The naming here is important because it’s how it will be identified by Prometheus. By default the image searches the source in 172.18.0.1:4999, but it that’s not your case you can change its default value by yours.

Now let’s launch the Prometheus service that will discover the docker metrics, I’ve prepared an image for this purpose. It does more things but I won’t say anything about them here because is out of the scope of this post.

docker \
service create \
--name prometheus \
--network monitoring \
--publish 9090:9090 \
basi/prometheus-swarm:v0.4.0

Once the service is launched if you open any 9090 port of a cluster host you’ll see Prometheus collecting the daemon metrics!

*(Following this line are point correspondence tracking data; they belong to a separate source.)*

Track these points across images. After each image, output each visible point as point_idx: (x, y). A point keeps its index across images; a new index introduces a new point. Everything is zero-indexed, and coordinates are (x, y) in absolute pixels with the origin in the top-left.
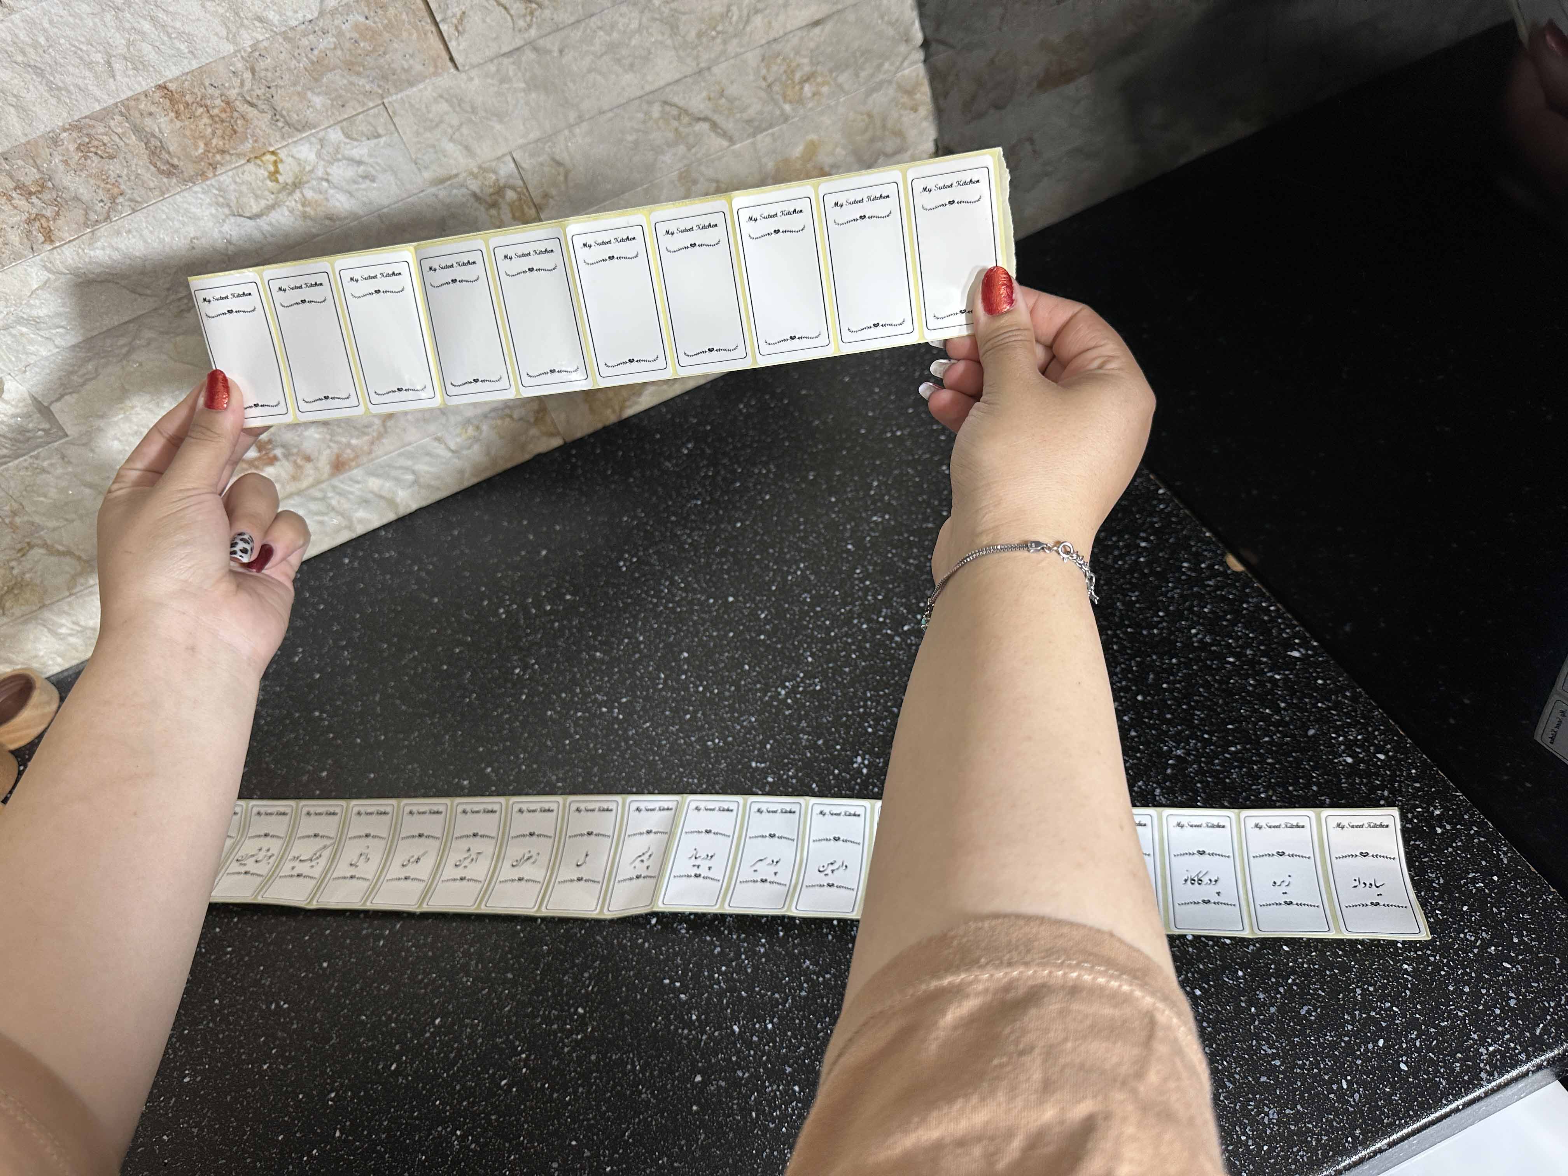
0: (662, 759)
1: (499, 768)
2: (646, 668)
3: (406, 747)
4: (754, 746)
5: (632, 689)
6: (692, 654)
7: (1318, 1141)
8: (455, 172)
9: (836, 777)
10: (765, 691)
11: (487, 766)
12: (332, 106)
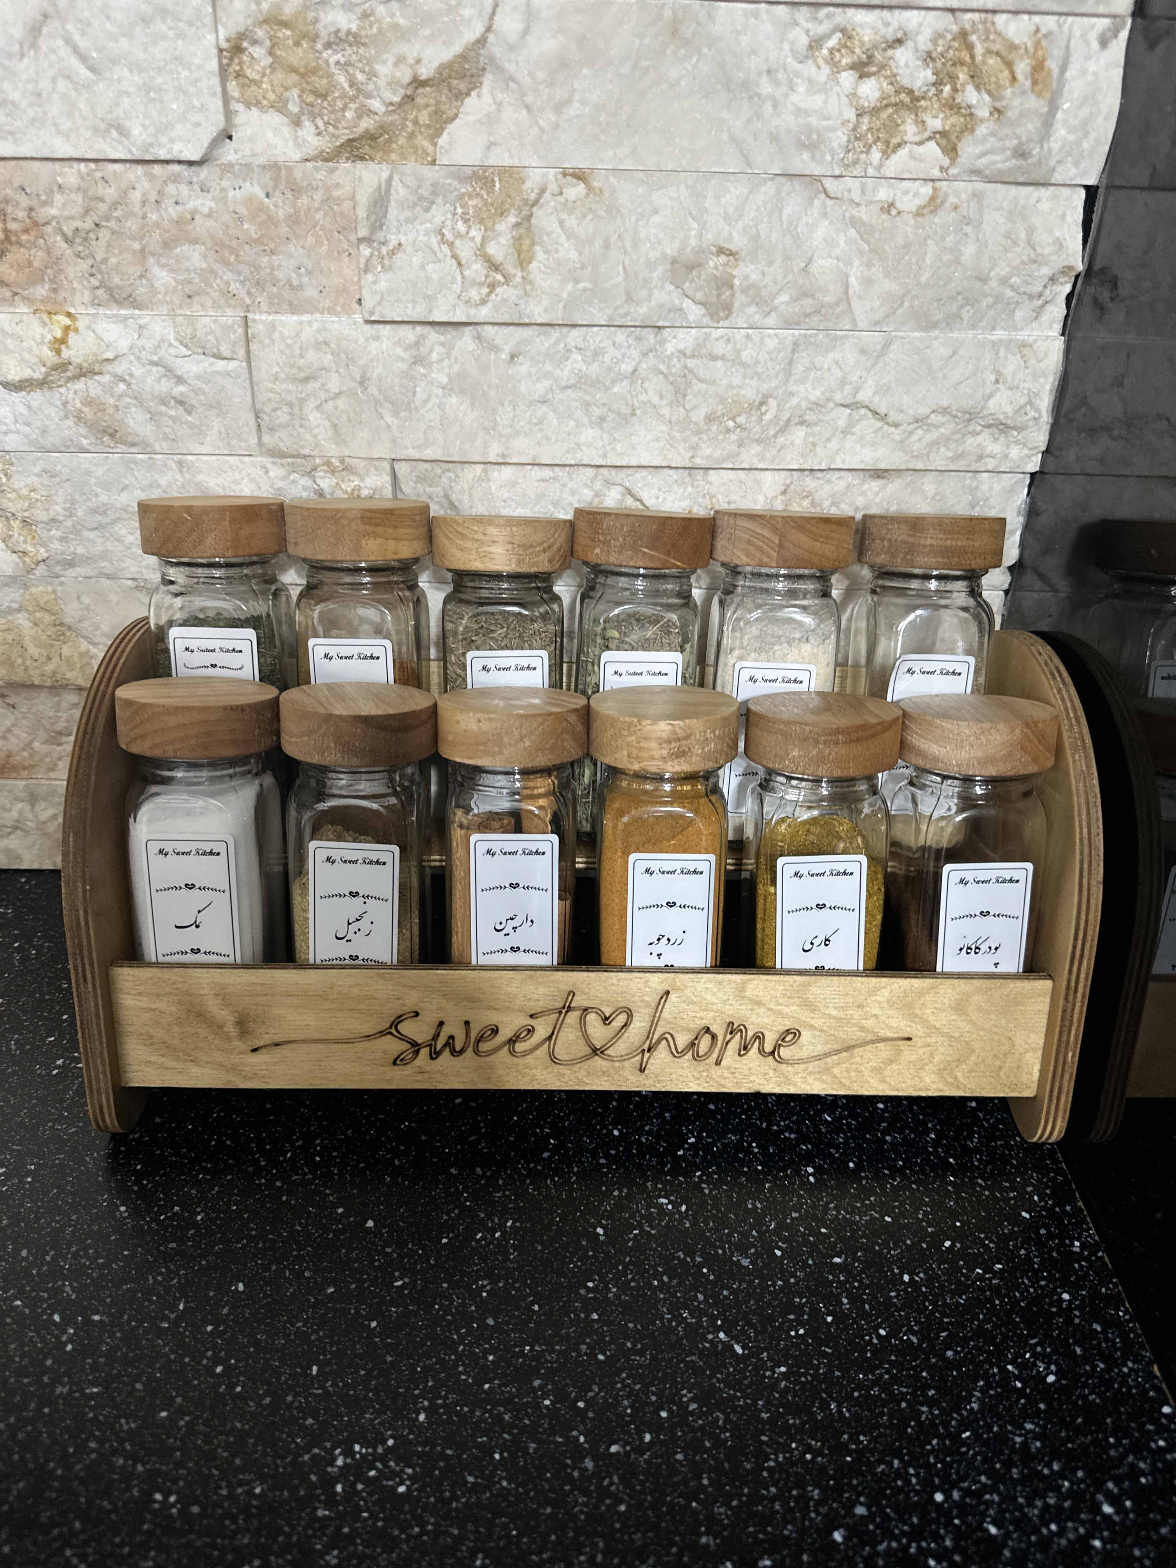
8: (306, 451)
12: (175, 288)
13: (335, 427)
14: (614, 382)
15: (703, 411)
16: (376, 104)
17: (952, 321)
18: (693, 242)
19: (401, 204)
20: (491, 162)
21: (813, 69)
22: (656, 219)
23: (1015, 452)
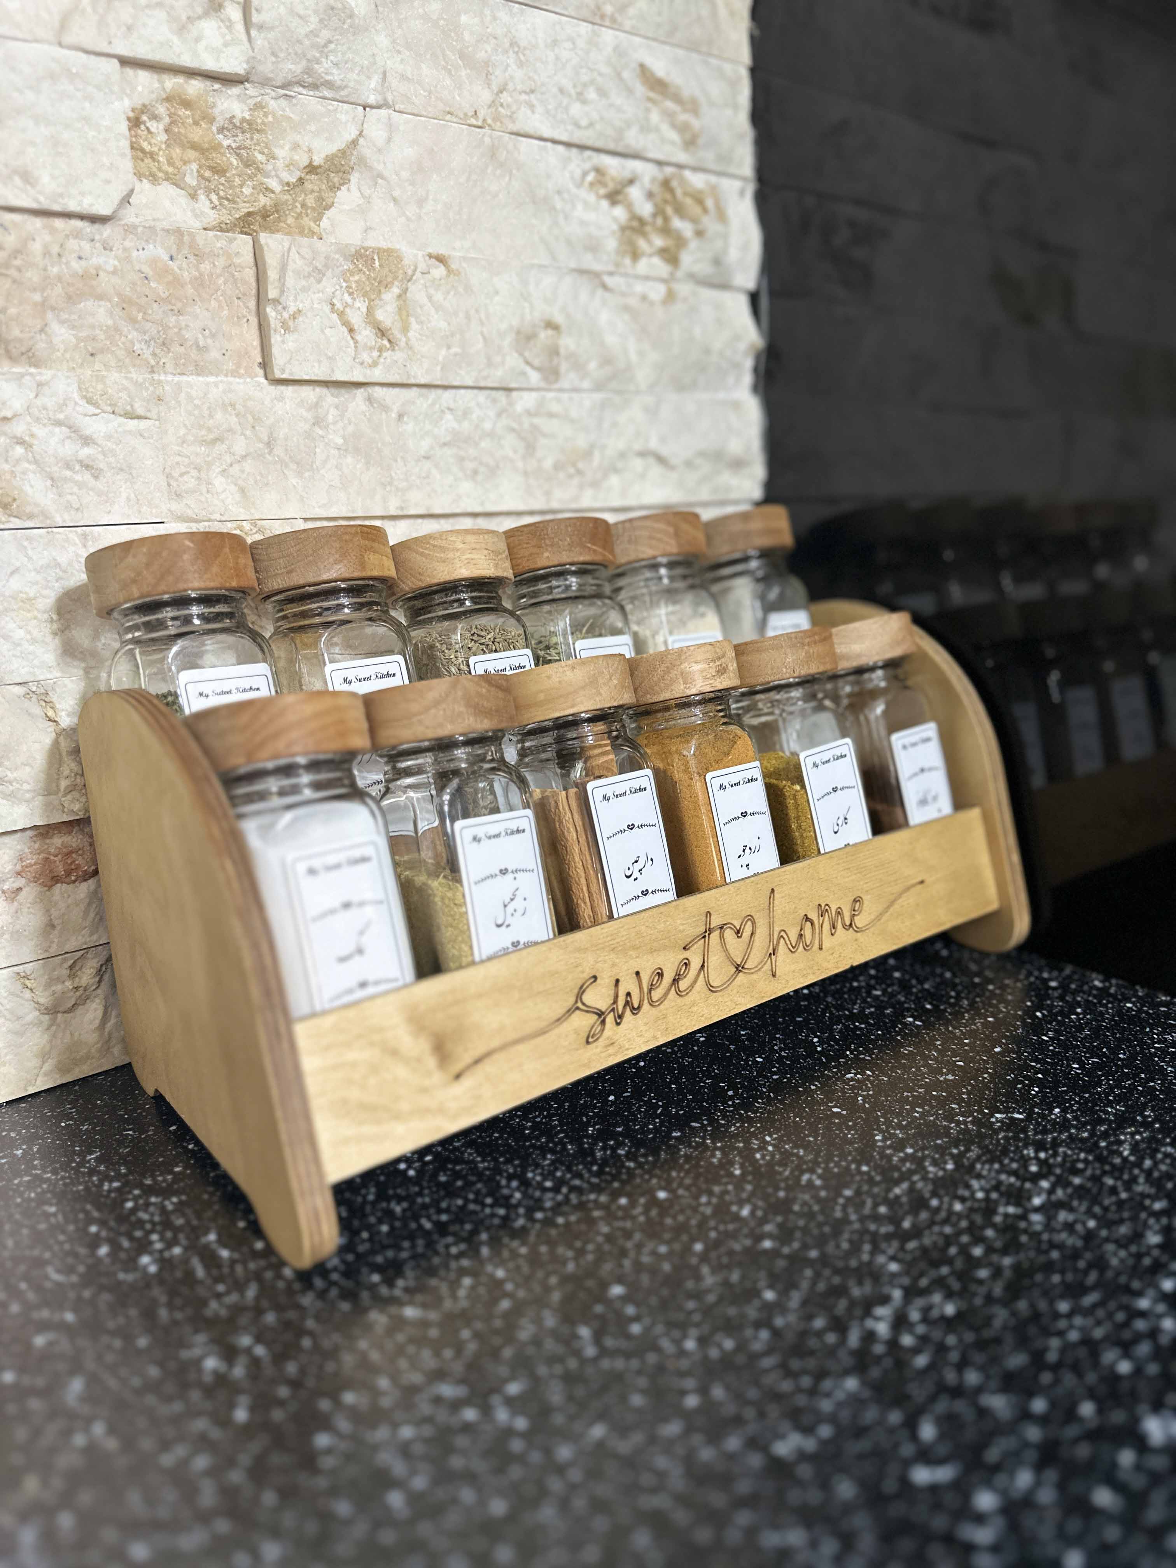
12: (76, 347)
14: (481, 438)
15: (551, 461)
16: (273, 184)
17: (693, 385)
18: (528, 317)
19: (297, 273)
20: (370, 243)
21: (585, 193)
22: (497, 299)
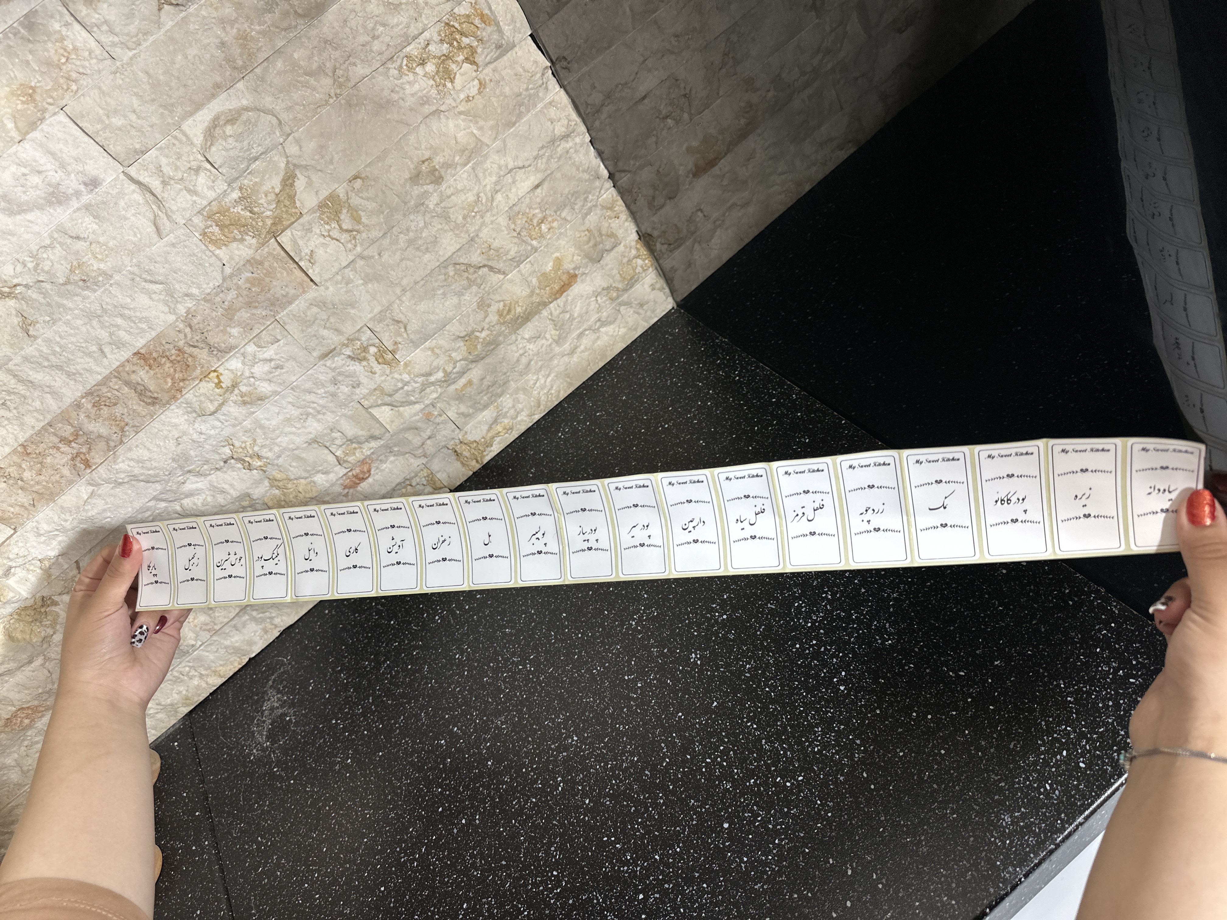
0: (566, 690)
1: (462, 726)
2: (541, 631)
3: (397, 728)
4: (623, 665)
5: (535, 647)
6: (569, 614)
7: (1040, 828)
8: (333, 347)
9: (681, 672)
10: (622, 625)
11: (454, 727)
12: (244, 331)
13: (336, 330)
14: (421, 233)
15: (460, 217)
16: (268, 213)
17: (520, 116)
18: (412, 166)
19: (302, 237)
20: (321, 198)
21: (407, 77)
22: (392, 169)
23: (578, 140)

Voilà!

open http://$(docker-machine ip test-metrics):9090
Targets are automatically discovered

Thanks to the DNS auto-discovery it starts collecting the metrics, the way it’s defined in the prometheus configuration file is this block:

- job_name: 'docker-exporter'
dns_sd_configs:
- names:
- 'tasks.docker-exporter'
type: 'A'
port: 4999

As you may see the DNS name that it tries to find is “tasks.docker-exporter”, that will provide to prometheus the IPs associated to each service task. This can be seen from the container doing a DNS request, in my example done with:

docker exec -it 4b987cc63d7a /bin/sh -c "nslookup tasks.docker-exporter"
Server: 127.0.0.11
Address 1: 127.0.0.11

Name: tasks.docker-exporter
Address 1: 10.0.0.3 docker-exporter.k5y6olk84zyfgfncdot6i3vpx.x6o8979903vcdysro429fmi4y.monitoring
Address 2: 10.0.0.4 docker-exporter.90z5bvvt0di221bxsfgec4nao.k4mgelr9ogeuo8wm2007byfvs.monitoring
Address 3: 10.0.0.5 docker-exporter.p971krglwxc4gv5xda88ev2ib.alefkdedhuy5d2ga606z6mven.monitoring

Exploring some data

Now that we have the metrics available in Prometheus let’s see what we can do.

Some data obtained from the docker-exporter
Data obtained by Prometheus thanks to the docker-exporter

If you launch new services in the cluster or scale any you’ll see how these values change, and the basic graph capabilities of Prometheus can be useful when trying to see something.

Data collected and graphed in Prometheus
Another example of what we can do with Prometheus

I still need to know what all the provided metrics mean, I’ve not found documentation about them, but they are self-descriptive in some way. As you may see Prometheus is very good scraping and saving the data, and it provides an amazing query language, but probably is not the best tool to do some complex graphs, fortunately it can be used a a source for other tools like Prodash or Grafana.

As I have used previously Grafana and I like it very much for doing these tasks I have created a service based on it. If you remember we defined all the services in a “monitoring” network, I have used the same network for the Grafana service, it allows me to connect it to Prometheus using its service name.

docker \
service create \
--name grafana \
--network monitoring \
--publish 3000:3000 \
-e "GF_SECURITY_ADMIN_PASSWORD=admin" \
grafana/grafana:4.1.1

After some seconds you can open Grafana:

open http://$(docker-machine ip test-metrics):3000

If you know something about Grafana you won’t have any problem creating the datasource from Prometheus.

Adding the Prometheus service as data source.

To save some time I’ve created an initial version of a grafana dashboard that you can import to see some basic graphs: https://grafana.net/dashboards/1229

Some metrics
More metrics included in the dashboard

Take it as an initial approach to the docker metrics, for the future there’s a roadmap defined in this task.